▸ TASK INPUTS
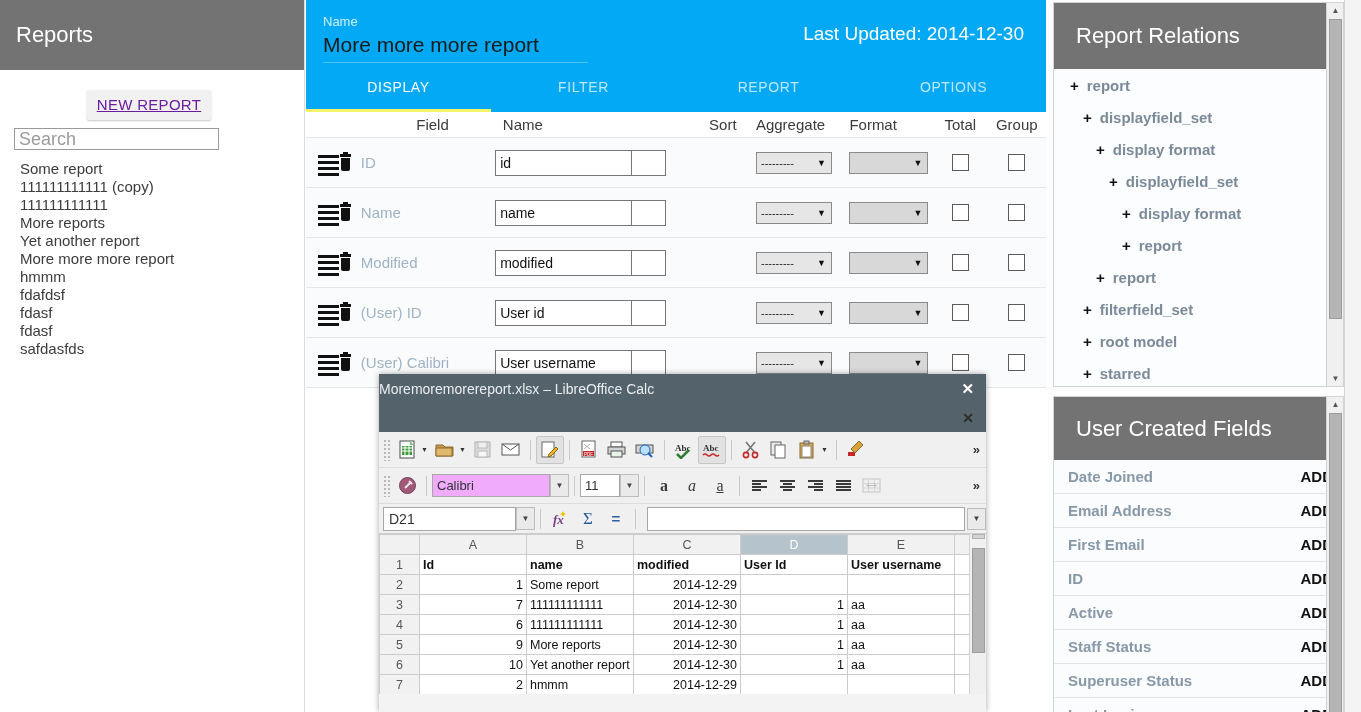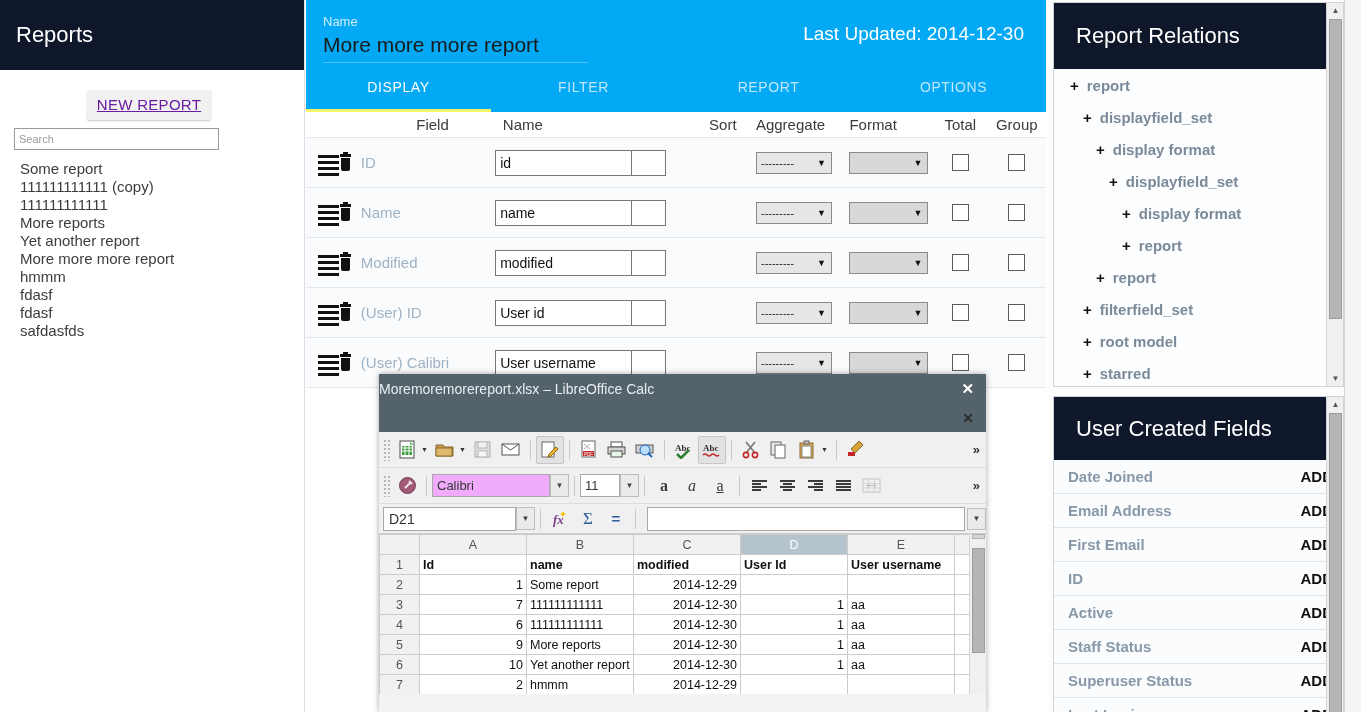--- a/index.html
+++ b/index.html
@@ -11,40 +11,40 @@
     font-family: "Liberation Sans", sans-serif;
   }
   #root { position: relative; width: 1361px; height: 712px; background:#fff; }
 
   
   #sidebar {
     position: absolute; left: 0; top: 0; width: 305px; height: 712px;
     background: #ffffff; border-right: 1px solid #d9dde2;
   }
   .panel-header {
-    background: #0f172a; color: #ffffff;
+    background: #737373; color: #ffffff;
     height: 70px; display: flex; align-items: center;
     padding-left: 16px; font-size: 22px; font-weight: 400;
   }
   #sidebar .panel-header { height: 70px; }
   #sidebar-body { position: relative; padding: 0 14px; }
   .new-report-wrap { display: flex; justify-content: center; padding: 20px 6px 4px 0; }
   #new-report-btn {
     background: #f1f1f1; border: none; border-radius: 2px;
     box-shadow: 0 1px 2px rgba(0,0,0,0.22);
     padding: 6px 10px 7px 10px;
     font-size: 15px; letter-spacing: .3px;
     color: #6a1ba0; text-decoration: underline;
     cursor: pointer; font-family: "Liberation Sans", sans-serif;
   }
   #search-input {
     display: block; width: 205px; height: 22px;
     margin-top: 4px; margin-left: 0;
     border: 1px solid #9a9a9a; padding: 1px 4px;
-    font-size: 11px; color: #222; background:#fff;
+    font-size: 18px; color: #222; background:#fff;
     font-family: "Liberation Sans", sans-serif;
   }
   #search-input::placeholder { color: #9b9b9b; }
   #report-list { list-style: none; margin: 10px 0 0 0; padding: 0 0 0 6px; }
   #report-list li {
     font-size: 15px; color: #3c3c3c; line-height: 18px;
     padding: 0; cursor: pointer;
   }
 
   
@@ -314,20 +314,21 @@
       </div>
       <input id="search-input" type="text" placeholder="Search" style="">
       <ul id="report-list">
           <li>Some report</li>
           <li>111111111111 (copy)</li>
           <li>111111111111</li>
           <li>More reports</li>
           <li>Yet another report</li>
           <li>More more more report</li>
           <li>hmmm</li>
+          <li>fdafdsf</li>
           <li>fdasf</li>
           <li>fdasf</li>
           <li>safdasfds</li>
         </ul>
     </div>
   </div>
 
   <div id="main">
     <div id="main-header">
       <div id="name-label">Name</div>

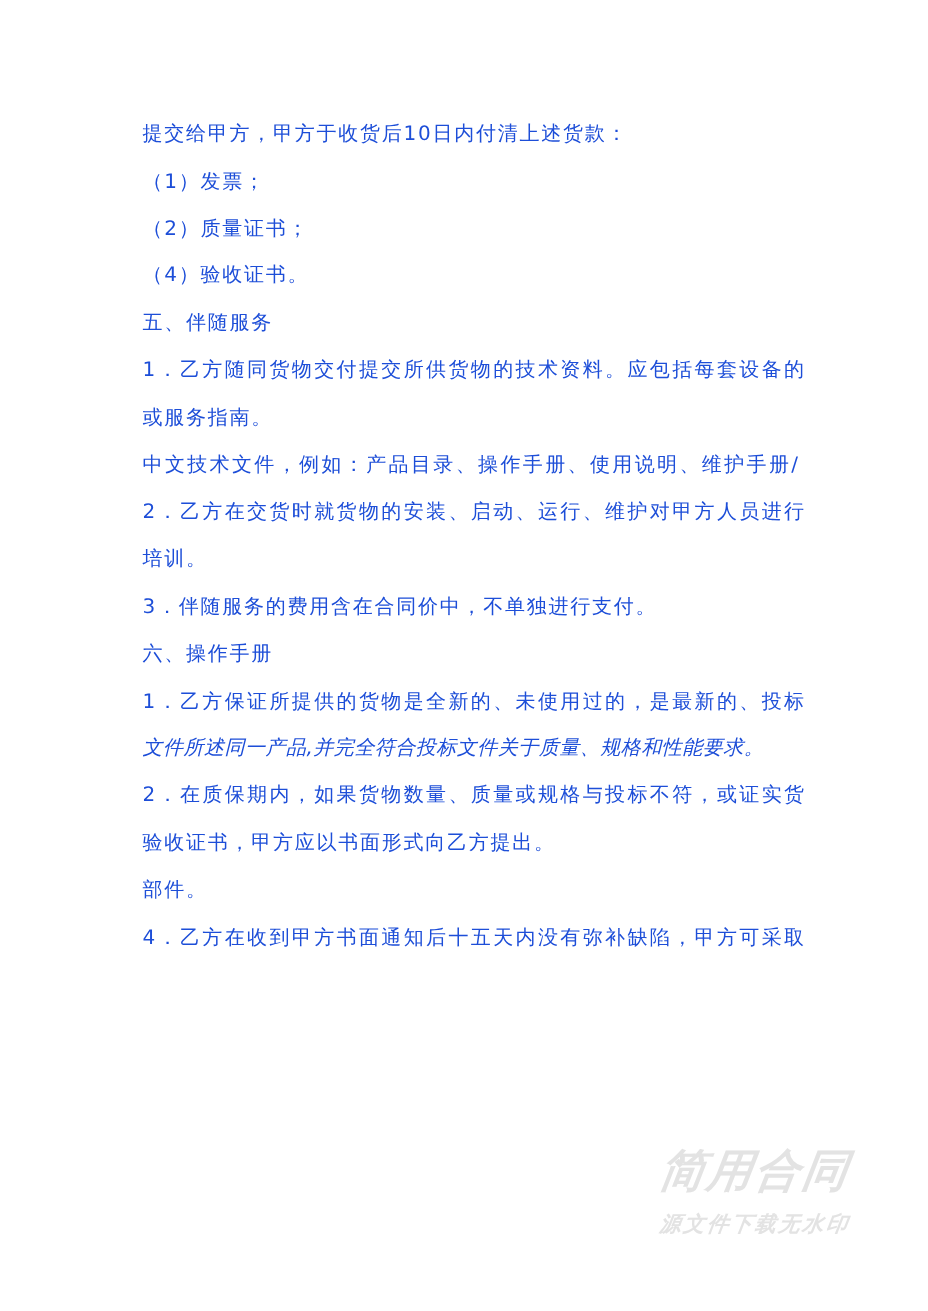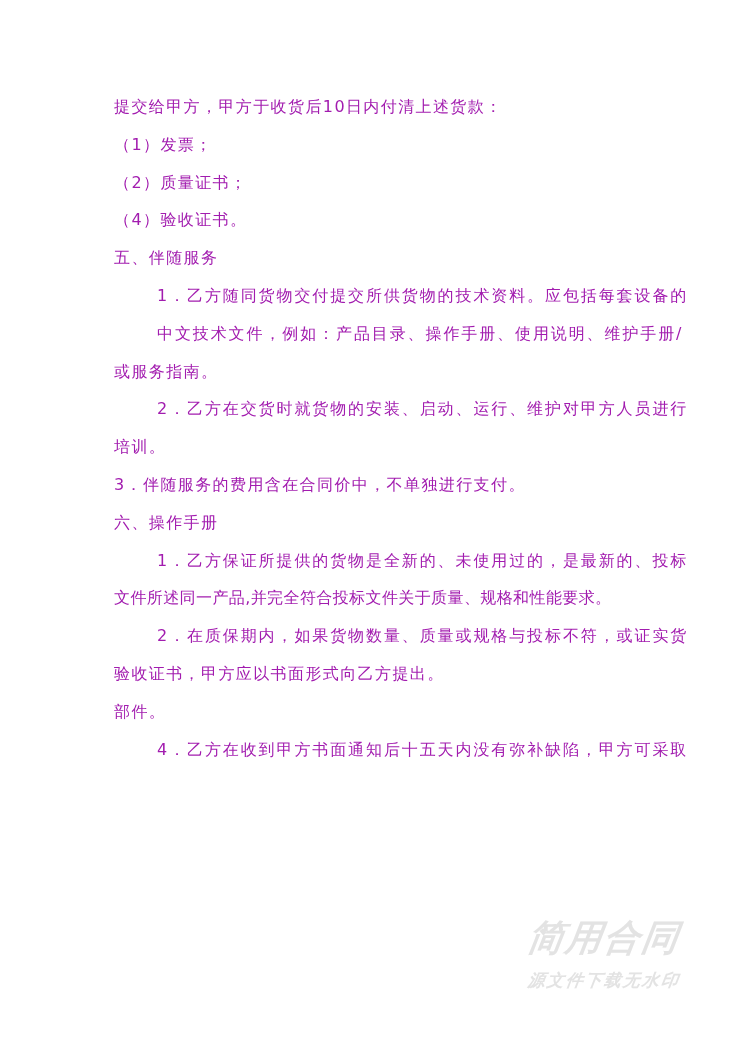--- a/index.html
+++ b/index.html
@@ -26,28 +26,28 @@
       left: 114px;
       top: 96px;
       width: 520px;
     }
     .line {
       height: 37.8px;
       line-height: 22px;
       font-size: 16px;
       letter-spacing: 1.4px;
       white-space: nowrap;
-      color: #a21caf;
+      color: #1d4ed8;
     }
     .line.justify {
       letter-spacing: 1.9px;
-      margin-left: 43px;
     }
     .line.tight {
       letter-spacing: 0.4px;
+      font-style: italic;
     }
     .watermark {
       position: absolute;
       left: 514px;
       top: 918px;
       width: 180px;
       text-align: center;
       color: #e3e3e3;
       font-family: "DejaVu Sans", sans-serif;
       font-style: italic;
@@ -73,22 +73,22 @@
 <body>
 
 <div class="page">
   <div class="doc-body">
     <div class="line">提交给甲方，甲方于收货后10日内付清上述货款：</div>
     <div class="line">（1）发票；</div>
     <div class="line">（2）质量证书；</div>
     <div class="line">（4）验收证书。</div>
     <div class="line">五、伴随服务</div>
     <div class="line justify">1．乙方随同货物交付提交所供货物的技术资料。应包括每套设备的</div>
+    <div class="line">或服务指南。</div>
     <div class="line justify">中文技术文件，例如：产品目录、操作手册、使用说明、维护手册/</div>
-    <div class="line">或服务指南。</div>
     <div class="line justify">2．乙方在交货时就货物的安装、启动、运行、维护对甲方人员进行</div>
     <div class="line">培训。</div>
     <div class="line">3．伴随服务的费用含在合同价中，不单独进行支付。</div>
     <div class="line">六、操作手册</div>
     <div class="line justify">1．乙方保证所提供的货物是全新的、未使用过的，是最新的、投标</div>
     <div class="line tight">文件所述同一产品,并完全符合投标文件关于质量、规格和性能要求。</div>
     <div class="line justify">2．在质保期内，如果货物数量、质量或规格与投标不符，或证实货</div>
     <div class="line">验收证书，甲方应以书面形式向乙方提出。</div>
     <div class="line">部件。</div>
     <div class="line justify">4．乙方在收到甲方书面通知后十五天内没有弥补缺陷，甲方可采取</div>

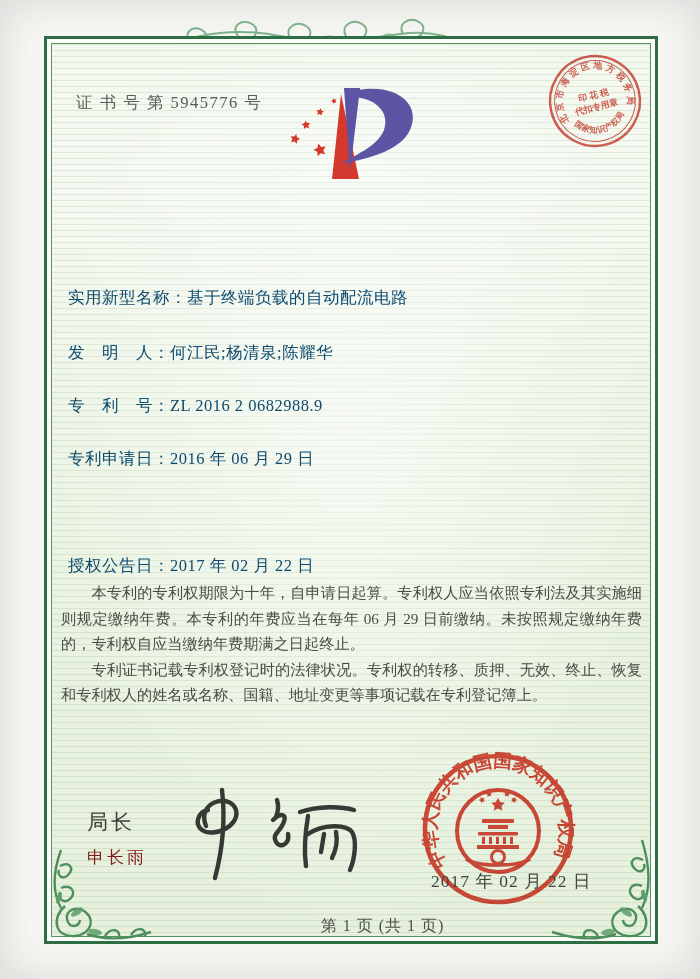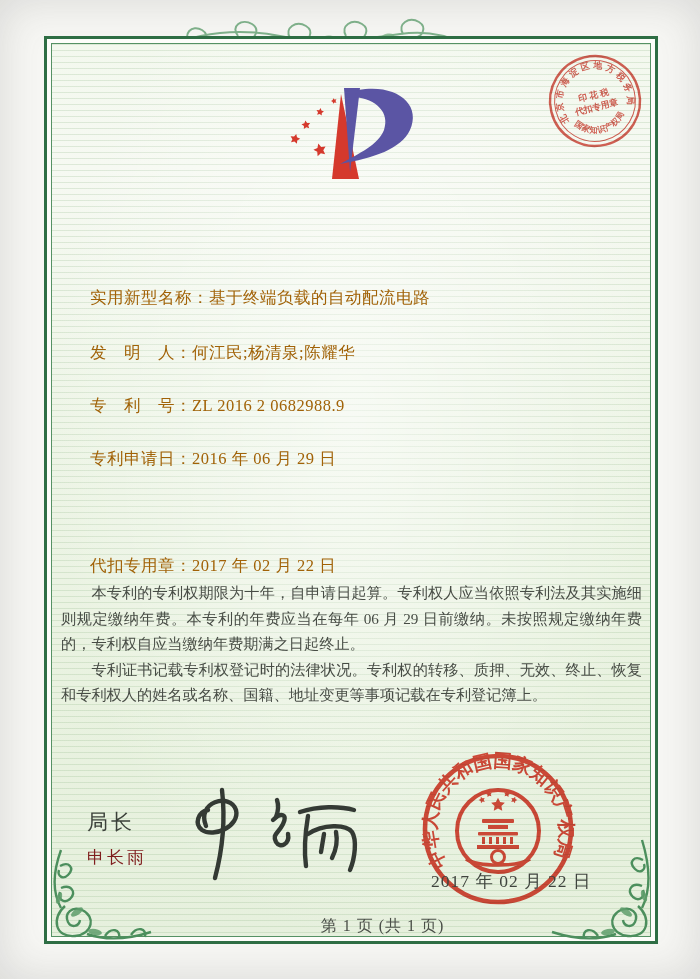--- a/index.html
+++ b/index.html
@@ -29,21 +29,21 @@
   }
   .logo { position:absolute; left:280px; top:82px; width:152px; height:104px; }
   .tax-stamp {
     position:absolute; left:548px; top:54px; width:94px; height:94px;
     transform:rotate(-14deg); opacity:0.88; mix-blend-mode:multiply;
   }
   .cert-title {
     position:absolute; left:0; top:190px; width:700px; text-align:center;
     font-size:35px; font-weight:700; letter-spacing:7px; color:#4b524c;
   }
-  .field-row { position:absolute; left:90px; font-size:16.5px; color:#a16207; white-space:nowrap; }
+  .field-row { position:absolute; left:68px; font-size:16.5px; color:#0c4a6e; white-space:nowrap; }
   .field-label { letter-spacing:0.5px; }
   .field-value { letter-spacing:0.5px; }
   .body-paragraphs {
     position:absolute; left:61px; top:580px; width:581px;
     font-size:15.2px; line-height:25.5px; color:#474c45; text-align:justify;
   }
   .body-paragraphs p { text-indent:2em; }
   .director-title { position:absolute; left:87px; top:808px; font-size:21px; color:#3b403a; letter-spacing:3px; }
   .director-name  { position:absolute; left:87px; top:846px; font-size:17px; color:#7f1d1d; letter-spacing:3px; }
   .signature { position:absolute; left:178px; top:786px; width:195px; height:104px; }
@@ -119,20 +119,21 @@
       <path d="M40 96 C 60 103, 82 101, 104 94"></path>
       <path d="M58 98 C 64 89, 74 91, 72 100"></path>
     </g>
     <g fill="#5f9e6c" opacity="0.85">
       <ellipse cx="30" cy="74" rx="7" ry="3" transform="rotate(-35 30 74)"></ellipse>
       <ellipse cx="48" cy="94" rx="7" ry="3" transform="rotate(10 48 94)"></ellipse>
       <ellipse cx="12" cy="58" rx="6" ry="2.6" transform="rotate(-70 12 58)"></ellipse>
     </g>
   </svg>
 
+  <div class="cert-number">证 书 号 第 5945776 号</div>
 
   <svg class="logo" viewBox="0 0 152 104">
     <path d="M61 12 L 79 97 L 52 97 Z" fill="#d5392d"></path>
     <path d="M64 6 L 80 6 L 70 90 Z" fill="#5b55a4"></path>
     <path d="M78 8 C 116 1, 142 22, 130 48 C 121 67, 94 76, 60 82 C 80 71, 98 63, 104 48 C 110 31, 97 17, 74 15 Z" fill="#5b55a4"></path>
     <g fill="#d5392d">
       <path transform="translate(40,68) scale(0.66) rotate(-15)" d="M0,-10 L2.94,-4.05 L9.51,-3.09 L4.76,1.55 L5.88,8.09 L0,5 L-5.88,8.09 L-4.76,1.55 L-9.51,-3.09 L-2.94,-4.05 Z"></path>
       <path transform="translate(15,57) scale(0.52) rotate(14)" d="M0,-10 L2.94,-4.05 L9.51,-3.09 L4.76,1.55 L5.88,8.09 L0,5 L-5.88,8.09 L-4.76,1.55 L-9.51,-3.09 L-2.94,-4.05 Z"></path>
       <path transform="translate(26,43) scale(0.46) rotate(-8)" d="M0,-10 L2.94,-4.05 L9.51,-3.09 L4.76,1.55 L5.88,8.09 L0,5 L-5.88,8.09 L-4.76,1.55 L-9.51,-3.09 L-2.94,-4.05 Z"></path>
       <path transform="translate(40,30) scale(0.4) rotate(10)" d="M0,-10 L2.94,-4.05 L9.51,-3.09 L4.76,1.55 L5.88,8.09 L0,5 L-5.88,8.09 L-4.76,1.55 L-9.51,-3.09 L-2.94,-4.05 Z"></path>
@@ -164,21 +165,21 @@
   <div class="field-row" style="top:342px">
     <span class="field-label">发　明　人：</span><span class="field-value">何江民;杨清泉;陈耀华</span>
   </div>
   <div class="field-row" style="top:395px">
     <span class="field-label">专　利　号：</span><span class="field-value">ZL 2016 2 0682988.9</span>
   </div>
   <div class="field-row" style="top:448px">
     <span class="field-label">专利申请日：</span><span class="field-value">2016 年 06 月 29 日</span>
   </div>
   <div class="field-row" style="top:555px">
-    <span class="field-label">代扣专用章：</span><span class="field-value">2017 年 02 月 22 日</span>
+    <span class="field-label">授权公告日：</span><span class="field-value">2017 年 02 月 22 日</span>
   </div>
 
   <div class="body-paragraphs">
     <p>本专利的专利权期限为十年，自申请日起算。专利权人应当依照专利法及其实施细则规定缴纳年费。本专利的年费应当在每年 06 月 29 日前缴纳。未按照规定缴纳年费的，专利权自应当缴纳年费期满之日起终止。</p>
     <p>专利证书记载专利权登记时的法律状况。专利权的转移、质押、无效、终止、恢复和专利权人的姓名或名称、国籍、地址变更等事项记载在专利登记簿上。</p>
   </div>
 
   <div class="director-title">局长</div>
   <div class="director-name">申长雨</div>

▸ DESCRIPTION OF THE TASK
Wherever a line in the data above holds the word "family", copy that line.

▸ RESPONSE FOR THIS EXERCISE
     font-family: "Liberation Sans", sans-serif;
     cursor: pointer; font-family: "Liberation Sans", sans-serif;
     font-family: "Liberation Sans", sans-serif;
       font-family: "DejaVu Sans", sans-serif;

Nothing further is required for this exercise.